Divan şiirinin son büyük temsilcisi kabul edilen ve asıl adı Mehmed Esad olan Şeyh Galip, 1757'de İstanbul'da doğdu. Babası tasavvuf eğitimi almış Mevleviliğe bağlı Reşit Efendi, annesi ise Emine Hatun'dur.
Şeyh Galip, ilköğrenimini babasından alır.
Bu arada Arapça öğrenir. Ders aldığı hocalar arasında zamanın en tanınmış
hocası Neşet Efendi de yer alır. Neşet Efendi, Şeyh Galip'in şiirlerini beğenir
ve ona "Esad" lakabını verir. İlk şiirlerinde bu mahlası kullanan
şair, sonrasında "Galip" mahlasını kullanır.
Ona büyük ün kazandıran "Divan"ını ve "Hüsn ü Aşk" mesnevisini çok genç yaşta kaleme alır. Böylece bir anda ünü her tarafta duyulmaya başlanır. Yine genç yaşta Galata Mevlevihanesi ve Mevlana dergâhında çileye giren Şeyh Galip, babasının isteğiyle buradan ayrılıp İstanbul'a gider. Burada uzun bir süre dergâhta şeyhlik yapar. Şeyh Galip, sanatıyla devrin padişahı III. Selim'in sevgi ve beğenisini kazanır. III. Selim onu saraya davet edip ona çeşitli iltifatlarda bulunur.

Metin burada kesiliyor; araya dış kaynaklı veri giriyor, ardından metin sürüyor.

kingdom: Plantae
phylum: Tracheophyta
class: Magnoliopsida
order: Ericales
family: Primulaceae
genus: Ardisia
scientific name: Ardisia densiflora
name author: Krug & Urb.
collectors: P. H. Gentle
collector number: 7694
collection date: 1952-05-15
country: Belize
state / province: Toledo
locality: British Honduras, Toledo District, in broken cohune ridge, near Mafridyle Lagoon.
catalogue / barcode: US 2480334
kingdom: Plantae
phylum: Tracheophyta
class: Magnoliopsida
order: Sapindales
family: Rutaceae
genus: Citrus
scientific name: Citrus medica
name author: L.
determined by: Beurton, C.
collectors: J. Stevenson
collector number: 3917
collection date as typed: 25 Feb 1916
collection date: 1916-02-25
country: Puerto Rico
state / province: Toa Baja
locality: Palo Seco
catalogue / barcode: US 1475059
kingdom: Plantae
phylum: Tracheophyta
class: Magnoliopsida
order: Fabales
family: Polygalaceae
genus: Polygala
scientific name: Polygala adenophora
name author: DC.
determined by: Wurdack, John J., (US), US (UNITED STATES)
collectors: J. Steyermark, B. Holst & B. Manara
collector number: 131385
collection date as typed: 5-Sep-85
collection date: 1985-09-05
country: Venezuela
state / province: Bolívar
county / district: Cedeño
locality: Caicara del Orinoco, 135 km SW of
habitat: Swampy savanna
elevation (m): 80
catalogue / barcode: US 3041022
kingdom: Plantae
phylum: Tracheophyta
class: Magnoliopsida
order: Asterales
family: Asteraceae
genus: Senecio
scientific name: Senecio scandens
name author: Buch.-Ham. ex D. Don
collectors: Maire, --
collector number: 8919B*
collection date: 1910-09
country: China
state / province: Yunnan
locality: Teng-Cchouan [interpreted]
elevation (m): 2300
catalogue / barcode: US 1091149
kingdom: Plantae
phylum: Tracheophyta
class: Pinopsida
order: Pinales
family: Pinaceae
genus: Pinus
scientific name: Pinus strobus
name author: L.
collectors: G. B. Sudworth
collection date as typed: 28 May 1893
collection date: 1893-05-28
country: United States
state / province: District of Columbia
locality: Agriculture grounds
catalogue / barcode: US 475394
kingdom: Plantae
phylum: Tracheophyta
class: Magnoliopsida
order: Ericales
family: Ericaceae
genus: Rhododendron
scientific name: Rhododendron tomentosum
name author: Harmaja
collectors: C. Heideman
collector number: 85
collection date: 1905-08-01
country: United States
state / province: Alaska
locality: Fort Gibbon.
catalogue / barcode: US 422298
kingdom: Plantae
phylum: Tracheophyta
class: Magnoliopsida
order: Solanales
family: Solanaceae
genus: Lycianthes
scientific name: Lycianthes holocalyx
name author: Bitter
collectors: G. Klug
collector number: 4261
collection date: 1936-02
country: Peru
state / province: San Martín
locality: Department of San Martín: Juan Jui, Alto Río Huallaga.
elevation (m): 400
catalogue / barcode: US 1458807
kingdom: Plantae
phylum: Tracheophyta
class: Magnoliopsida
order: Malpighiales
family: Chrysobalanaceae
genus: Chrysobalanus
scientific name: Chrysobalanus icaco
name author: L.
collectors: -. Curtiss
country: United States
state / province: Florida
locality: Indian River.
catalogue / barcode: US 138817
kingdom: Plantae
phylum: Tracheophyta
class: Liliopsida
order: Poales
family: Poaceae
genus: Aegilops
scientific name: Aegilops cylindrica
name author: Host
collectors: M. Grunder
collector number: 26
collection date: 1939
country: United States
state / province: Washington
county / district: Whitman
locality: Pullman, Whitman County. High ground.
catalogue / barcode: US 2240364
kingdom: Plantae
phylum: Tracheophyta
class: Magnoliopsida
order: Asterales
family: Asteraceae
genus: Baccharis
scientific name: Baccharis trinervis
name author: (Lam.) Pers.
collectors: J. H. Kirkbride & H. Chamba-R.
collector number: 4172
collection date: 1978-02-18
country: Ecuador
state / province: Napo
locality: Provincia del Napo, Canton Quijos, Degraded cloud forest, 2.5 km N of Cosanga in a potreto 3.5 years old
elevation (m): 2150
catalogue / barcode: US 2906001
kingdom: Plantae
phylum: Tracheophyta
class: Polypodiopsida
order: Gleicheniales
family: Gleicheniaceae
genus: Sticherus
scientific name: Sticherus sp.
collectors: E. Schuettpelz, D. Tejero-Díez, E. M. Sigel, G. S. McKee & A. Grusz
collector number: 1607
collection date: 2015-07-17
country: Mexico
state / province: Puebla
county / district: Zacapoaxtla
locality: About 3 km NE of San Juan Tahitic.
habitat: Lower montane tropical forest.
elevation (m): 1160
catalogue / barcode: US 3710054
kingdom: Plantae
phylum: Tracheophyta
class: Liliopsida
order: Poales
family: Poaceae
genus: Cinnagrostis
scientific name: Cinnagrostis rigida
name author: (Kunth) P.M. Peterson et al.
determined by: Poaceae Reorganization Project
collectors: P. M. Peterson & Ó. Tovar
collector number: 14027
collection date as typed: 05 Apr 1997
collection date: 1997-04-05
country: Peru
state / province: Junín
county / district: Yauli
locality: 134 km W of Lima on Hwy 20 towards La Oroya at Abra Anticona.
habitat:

1799'da İstanbul'da ölür. Mezarı, Galata Mevlevihanesi'nin avlusundaki türbede yer alır.
- Divan şiirinin son büyük ustası kabul edilir.
- Galata Mevlevihanesi şeyhi olan Şeyh Galip
mutasavvıf bir kişiliğe sahiptir. Bu anlamda en büyük yol göstericisi
Mevlana olur. Mesnevi'yi tam on bir kez okuduğunu söyler.
- Tasavvuf düşüncesini şiirleştirmiş; Allah aşkını
dile getirmiştir. Eserlerinde tasavvufun çağrışım, mazmun ve fikir
hazinesinden faydalanmıştır. Tasavvuf, şiirlerinde derinde yer alır.
- Eserlerinde mecaz, sembolik ifadeler ve söz
sanatları çok fazla yer alır. Dili bu sebepten oldukça ağırdır.
- Şeyh Galip, çok zengin bir kelime hazinesine
sahiptir. Şiirleri kapalı hayallerle örülüdür.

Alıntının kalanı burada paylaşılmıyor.